Energy: Efficiency

Energy Transfers and Efficiency

Energy can be transferred usefully, stored or dissipated (wasted), but it cannot be created or destroyed – this is known as the principle of conservation of energy.
Efficiency is a measure of how much input energy is transferred into useful output energy.
In real-world energy transfers, some energy always ends up being wasted, often as thermal energy due to friction.
The less energy is wasted in an energy transfer, the more efficient the process is.

Calculating Efficiency

The efficiency of an energy transfer can be calculated using the formula: efficiency = (useful power output / total power input)
This can also be calculated using the formula: efficiency = (useful energy output / total energy input)

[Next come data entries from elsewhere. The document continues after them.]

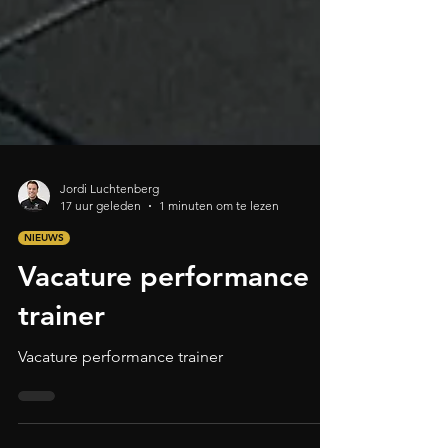
Jordi Luchtenberg
17 uur geleden
1 minuten om te lezen
NIEUWS
Vacature performance
trainer
Vacature performance trainer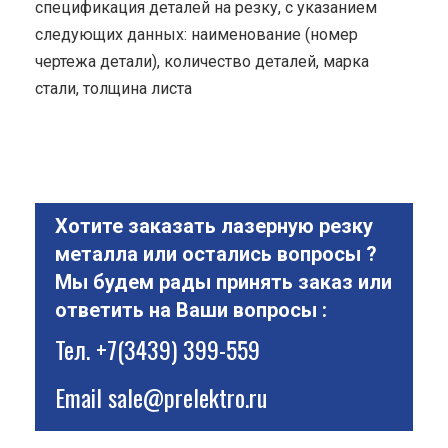
спецификация деталей на резку, с указанием
следующих данных: наименование (номер
чертежа детали), количество деталей, марка
стали, толщина листа
Хотите заказать лазерную резку
металла или остались вопросы ?
Мы будем рады принять заказ или
ответить на Ваши вопросы :
Тел.
+7(3439) 399-559
Email
sale@prelektro.ru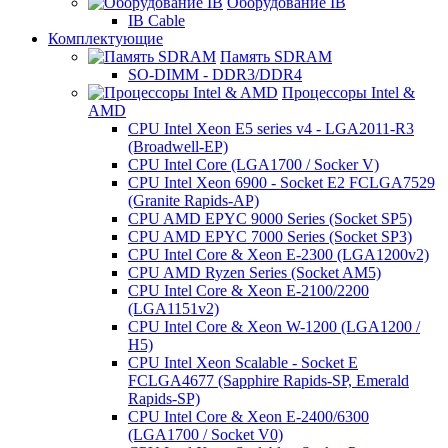
Оборудование IB
IB Cable
Комплектующие
Память SDRAM
SO-DIMM - DDR3/DDR4
Процессоры Intel &
AMD
CPU Intel Xeon E5 series v4 - LGA2011-R3
(Broadwell-EP)
CPU Intel Core (LGA1700 / Socker V)
CPU Intel Xeon 6900 - Socket E2 FCLGA7529
(Granite Rapids-AP)
CPU AMD EPYC 9000 Series (Socket SP5)
CPU AMD EPYC 7000 Series (Socket SP3)
CPU Intel Core & Xeon E-2300 (LGA1200v2)
CPU AMD Ryzen Series (Socket AM5)
CPU Intel Core & Xeon E-2100/2200
(LGA1151v2)
CPU Intel Core & Xeon W-1200 (LGA1200 /
H5)
CPU Intel Xeon Scalable - Socket E
FCLGA4677 (Sapphire Rapids-SP, Emerald
Rapids-SP)
CPU Intel Core & Xeon E-2400/6300
(LGA1700 / Socket V0)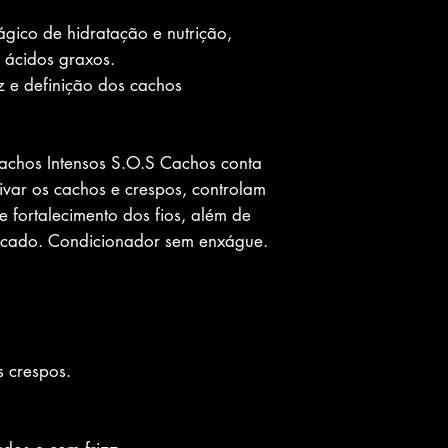
gico de hidratação e nutrição,
 ácidos graxos.
zz e definição dos cachos
achos Intensos S.O.S Cachos conta
ivar os cachos e crespos, controlam
e fortalecimento dos fios, além de
ificado. Condicionador sem enxágue.
 crespos.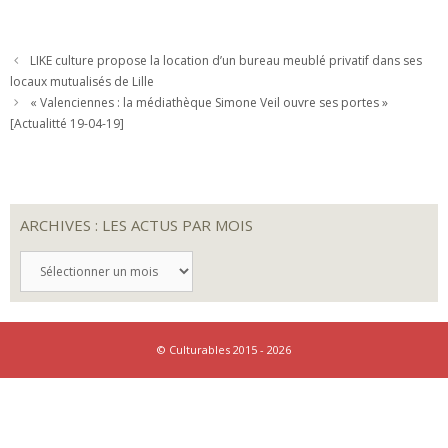
LIKE culture propose la location d’un bureau meublé privatif dans ses
locaux mutualisés de Lille
« Valenciennes : la médiathèque Simone Veil ouvre ses portes »
[Actualitté 19-04-19]
ARCHIVES : LES ACTUS PAR MOIS
ARCHIVES
:
LES
ACTUS
PAR
MOIS
© Culturables 2015 - 2026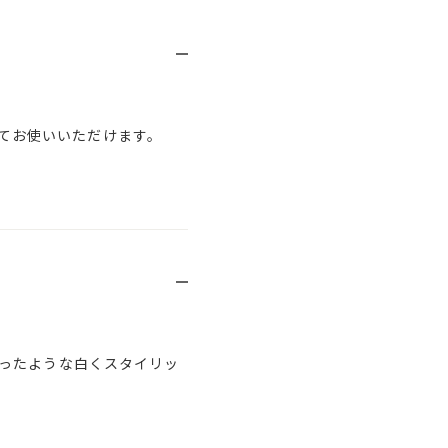
てお使いいただけます。
ったような白くスタイリッ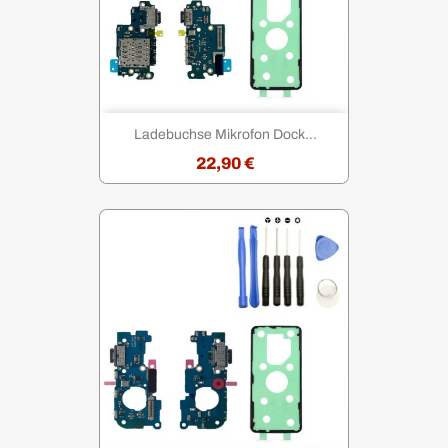
Ladebuchse Mikrofon Dock...
22,90 €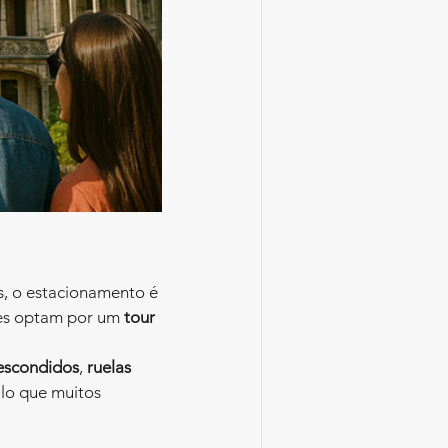
as, o estacionamento é 
tes optam por um 
tour 
escondidos
, 
ruelas 
lo que muitos 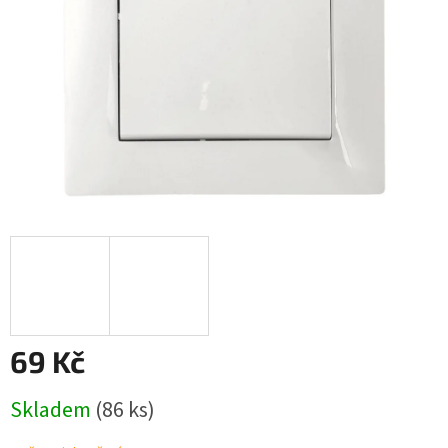
69 Kč
Měrná
Skladem
(86 ks)
cena: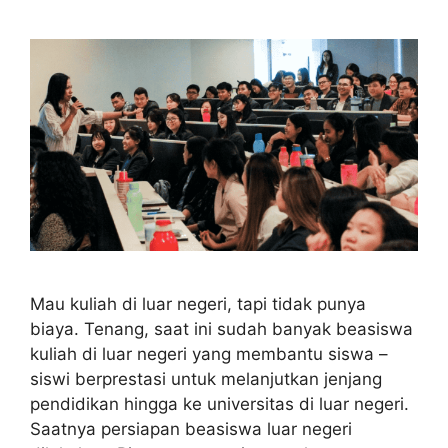
Mau kuliah di luar negeri, tapi tidak punya
biaya. Tenang, saat ini sudah banyak beasiswa
kuliah di luar negeri yang membantu siswa –
siswi berprestasi untuk melanjutkan jenjang
pendidikan hingga ke universitas di luar negeri.
Saatnya persiapan beasiswa luar negeri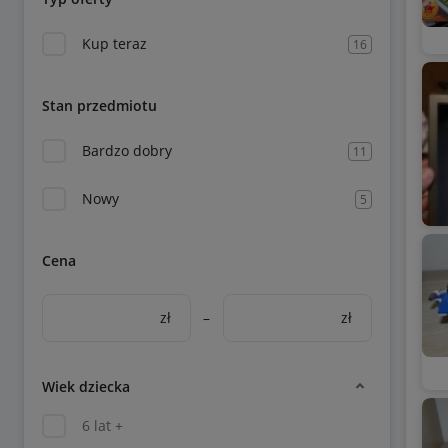
Kup teraz
16
Stan przedmiotu
Bardzo dobry
11
Nowy
5
Cena
zł
–
zł
Wiek dziecka
6 lat +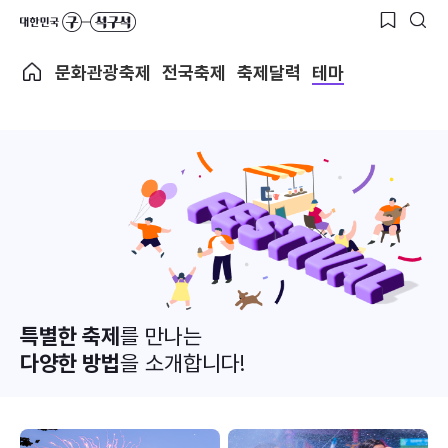
문화관광축제
전국축제
축제달력
테마
특별한 축제
를 만나는
다양한 방법
을 소개합니다!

Improving Energy Efficiency

Efficiency can be improved in various ways. One example is lubrication, which reduces friction — and hence energy wasted as heat — in machines.
Insulating buildings can improve energy efficiency by reducing the amount of thermal energy that escapes.
Using energy-saving light bulbs can increase efficiency by converting a greater proportion of electrical energy into light and less into wasted heat.

Energy and Power

Power is the rate of energy transfer, measured in watts (W). One watt equals one joule of energy transferred per second.
Therefore, the more powerful a device, the more energy it transfers per unit time.
Power can be calculated using the formula: P = E/t, where P is power, E is the energy transferred, and t is the time taken.

Sankey Diagrams

A Sankey diagram is a visual representation of energy transfers.
The width of the lines in a Sankey diagram represents the amount of energy being transferred.
Inefficient devices or processes will have a larger proportion of their energy transfers represented as wasted energy, usually shown as a downward arrow.
By improving efficiency, more of the initial energy input can be converted into useful output, increasing the upward portion of the diagram.